◆ Source extract:
— begin —
We analyse the following political documents in this article: In addition to the AfD’s election manifestos for the Thuringian state parliament (AfD TH, 2014, 2019, 2024), we examine an education policy position paper published in 2017 by the AfD parliamentary group in the Thuringian state parliament (AfD LT TH, 2017). By considering documents from the last 10 years, it is possible to determine whether the AfD Thuringia’s positions on school policy have remained the same or changed. Our analyses are based on the following research question: What are the AfD’s school policy positions in Thuringia, and what are the arguments for these positions? For many right-wing parties, education plays a central role in their narratives (Giudici et al., 2024) as they question the “Western consensus on liberal education” (Oelkers, 2018, p. 735, own translation). However, “educational researchers have relatively little knowledge about the educational ideas, intentions and strategies of this socially and politically relevant actor” (Giudici, 2021a, own translation; see also Giudici, 2021b, pp. 122–123). From an educational science perspective, it is necessary to be sensitive to the anti-liberal and democracy-threatening arguments of right-wing parties in school politics and to be familiar with their reasoning. Nevertheless, since there have been hardly any analyses of the AfD’s education policy in Germany to date (with the exception of youth policy, Hafeneger et al., 2021), and certainly not of school policy, it is essential to first elucidate the AfD’s positions on school policy. We do this in this article by analysing election programmes and education policy papers, which we evaluate using qualitative content analysis.
The article is structured as follows. Firstly, we explain our research dimensions and discuss policy positions on school organisation (school structure, control of access, lesson content) and educational understanding. We then analyse the selected documents along these dimensions. The article concludes with a summary and an outlook on the need for further research.
Research Dimensions: Policy Ideas on School Organisation (School Structure, Control of Access, Lesson Content) and Educational Understanding
Election manifestos are a suitable source for analysing political positions on school policy. In these manifestos, parties describe their short- and medium-term substantive goals (based on their basic programmes). According to Hepp (2011), state parliament election programmes capture “the essence of education policy profile issues” (p. 68, own translation). The basic ideological patterns of parties are reflected in election manifestos to mobilise their members and associated milieus. According to Nikolai and Rothe (2013), “the parties’ different values and images of humanity, which lead to diverging understandings of the state and society, are clearer in these programmes than in other party documents” (p. 550, own translation).
To understand the policy ideas in school politics, we consider the content dimension: We analyse (1) the educational understanding (Meyer, 2021) and (2) in line with Helbig and Nikolai (2015), policy ideas on school organisation (school structure, control of access, lesson content).
— end —
◆ Record set:
— begin —
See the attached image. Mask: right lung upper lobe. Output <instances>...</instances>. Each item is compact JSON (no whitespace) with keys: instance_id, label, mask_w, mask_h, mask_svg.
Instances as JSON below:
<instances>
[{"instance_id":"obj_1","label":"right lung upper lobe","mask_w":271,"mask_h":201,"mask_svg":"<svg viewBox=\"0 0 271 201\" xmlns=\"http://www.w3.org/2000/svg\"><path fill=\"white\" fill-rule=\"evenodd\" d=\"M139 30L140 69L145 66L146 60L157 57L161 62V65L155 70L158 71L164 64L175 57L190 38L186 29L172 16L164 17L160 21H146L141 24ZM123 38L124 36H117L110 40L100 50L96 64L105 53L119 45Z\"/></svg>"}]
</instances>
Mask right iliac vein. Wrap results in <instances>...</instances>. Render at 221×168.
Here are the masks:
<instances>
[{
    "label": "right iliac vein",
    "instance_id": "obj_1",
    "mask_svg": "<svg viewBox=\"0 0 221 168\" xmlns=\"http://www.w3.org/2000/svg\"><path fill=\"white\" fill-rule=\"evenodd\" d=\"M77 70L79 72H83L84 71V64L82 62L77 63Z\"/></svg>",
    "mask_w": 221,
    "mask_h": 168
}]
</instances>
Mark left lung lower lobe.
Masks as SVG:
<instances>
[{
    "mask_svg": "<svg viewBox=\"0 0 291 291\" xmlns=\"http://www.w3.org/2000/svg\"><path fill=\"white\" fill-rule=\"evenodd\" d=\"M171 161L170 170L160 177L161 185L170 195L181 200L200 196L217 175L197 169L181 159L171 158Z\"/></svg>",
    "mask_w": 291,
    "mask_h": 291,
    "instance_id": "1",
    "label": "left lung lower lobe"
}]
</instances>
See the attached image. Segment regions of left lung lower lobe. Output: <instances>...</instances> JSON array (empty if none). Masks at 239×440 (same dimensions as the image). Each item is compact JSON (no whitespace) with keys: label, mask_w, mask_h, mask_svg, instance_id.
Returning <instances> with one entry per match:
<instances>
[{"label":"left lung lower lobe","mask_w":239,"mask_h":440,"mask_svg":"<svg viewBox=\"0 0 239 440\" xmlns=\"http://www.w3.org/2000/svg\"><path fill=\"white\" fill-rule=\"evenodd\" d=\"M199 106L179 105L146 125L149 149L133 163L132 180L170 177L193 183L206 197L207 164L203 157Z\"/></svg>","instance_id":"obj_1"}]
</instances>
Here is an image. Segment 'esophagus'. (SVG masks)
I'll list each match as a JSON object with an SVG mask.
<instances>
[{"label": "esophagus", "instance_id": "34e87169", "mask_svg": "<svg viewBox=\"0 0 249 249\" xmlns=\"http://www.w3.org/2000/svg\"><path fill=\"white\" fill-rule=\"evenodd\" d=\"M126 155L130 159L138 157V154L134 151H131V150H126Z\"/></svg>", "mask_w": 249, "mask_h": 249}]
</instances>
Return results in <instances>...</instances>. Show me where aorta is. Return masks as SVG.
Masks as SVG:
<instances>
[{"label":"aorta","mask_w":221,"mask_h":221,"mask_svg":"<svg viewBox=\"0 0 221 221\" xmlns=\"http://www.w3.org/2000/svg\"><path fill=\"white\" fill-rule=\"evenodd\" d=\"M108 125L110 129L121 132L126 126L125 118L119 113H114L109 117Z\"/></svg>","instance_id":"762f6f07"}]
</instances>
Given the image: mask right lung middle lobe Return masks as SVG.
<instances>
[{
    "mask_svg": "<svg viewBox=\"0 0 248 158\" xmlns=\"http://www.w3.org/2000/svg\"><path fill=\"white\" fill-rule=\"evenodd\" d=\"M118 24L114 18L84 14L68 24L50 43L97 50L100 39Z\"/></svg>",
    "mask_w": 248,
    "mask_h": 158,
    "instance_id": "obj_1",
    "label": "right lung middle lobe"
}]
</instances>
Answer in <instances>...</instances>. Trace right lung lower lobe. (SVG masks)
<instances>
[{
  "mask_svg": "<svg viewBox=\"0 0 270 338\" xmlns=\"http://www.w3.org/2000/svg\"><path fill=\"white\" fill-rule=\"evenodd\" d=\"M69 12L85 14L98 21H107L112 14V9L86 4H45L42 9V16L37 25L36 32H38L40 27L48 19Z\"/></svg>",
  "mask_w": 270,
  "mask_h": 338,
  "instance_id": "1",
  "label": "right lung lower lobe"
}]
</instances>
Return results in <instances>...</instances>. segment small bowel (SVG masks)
— end —
◆ Set of tasks:
(1) Return each line of the entries above that contains the word "esophagus", treating case as significant.
(2) Pick up the article on the AfD's school policy in Thuringia after its last sentence and continue writing it.

◆ Answers in order:
(1)
Here is an image. Segment 'esophagus'. (SVG masks)
[{"label": "esophagus", "instance_id": "34e87169", "mask_svg": "<svg viewBox=\"0 0 249 249\" xmlns=\"http://www.w3.org/2000/svg\"><path fill=\"white\" fill-rule=\"evenodd\" d=\"M126 155L130 159L138 157V154L134 151H131V150H126Z\"/></svg>", "mask_w": 249, "mask_h": 249}]

(2)
(1) The dimension of educational understanding includes educational goals and the understanding of justice in school policy (Meyer, 2021), which, according to Nikolai and Rothe (2013), is reflected in the concepts of equality of condition and equality of opportunity. In the case of equality of opportunity, “students from different backgrounds should have the same chances of achieving a certain (target) status under the condition of equal performance” (Saur & Nikolai, 2024, p. 393), whereas equality of condition “includes the demand that all children are supported in such a way that they have the same chances to reach a certain (target) status (e.g., university entrance qualification), regardless of their origin” (Saur & Nikolai, 2024, p. 393).
(2) The ideas of political parties regarding their educational understanding influence their positions in the field of school organisation (school structure (2.1), control of access (2.2), lesson content (2.3)) (Helbig & Nikolai, 2015; Saur & Nikolai, 2024).
2.1. The school structure dimension refers to how educational programmes should be differentiated. The school system in Germany is known for its segregation (Nikolai, 2019). While comprehensive school systems were introduced in many European countries after the Second World War (Wiborg, 2009), the German school system still adheres to its division of pupils after four years of primary school (except for the six-year primary school in Berlin and Brandenburg). Although many federal states have merged individual school types in the last two decades, such as the Hauptschule (in some federal stated named as Mittelschule) and Realschule (sometimes also including the Gesamtschule as a comprehensive school), the Gymnasium as the grammar school still exists as an independent school type in all federal states, meaning that the idea of assigning and dividing children to different educational programmes at an early stage of their educational career is still upheld today (Helbig & Nikolai, 2015). The dimension of school structure includes, for example, ideas on the duration of primary school, the structure of the secondary school level, options for integrating school types, and whether the Abitur can be taken at non-grammar school types in two-tier school systems.
2.2. The dimension of access control illustrates how the access to secondary school forms following the primary school should be regulated and whether a primary school recommendation and fixed grades should be mandatory for attending the Gymnasium. This dimension also includes arguments regarding the existence of central examinations, the timing of grade retention in primary schools, and whether work and social behaviour should be recorded in grades (Helbig & Nikolai, 2015).
2.3. The dimension of lesson content refers to the question of how curricula should be designed in terms of content. Exemplary of this is the question of whether curricula should also include subjects such as philosophy, economics, or social studies, as well as the importance attached to democracy education, sex education, and the thematisation of LGBTQIA+ issues. This dimension also reflects ideas regarding language support in schools for children with a migration background, as well as support for children with special educational needs.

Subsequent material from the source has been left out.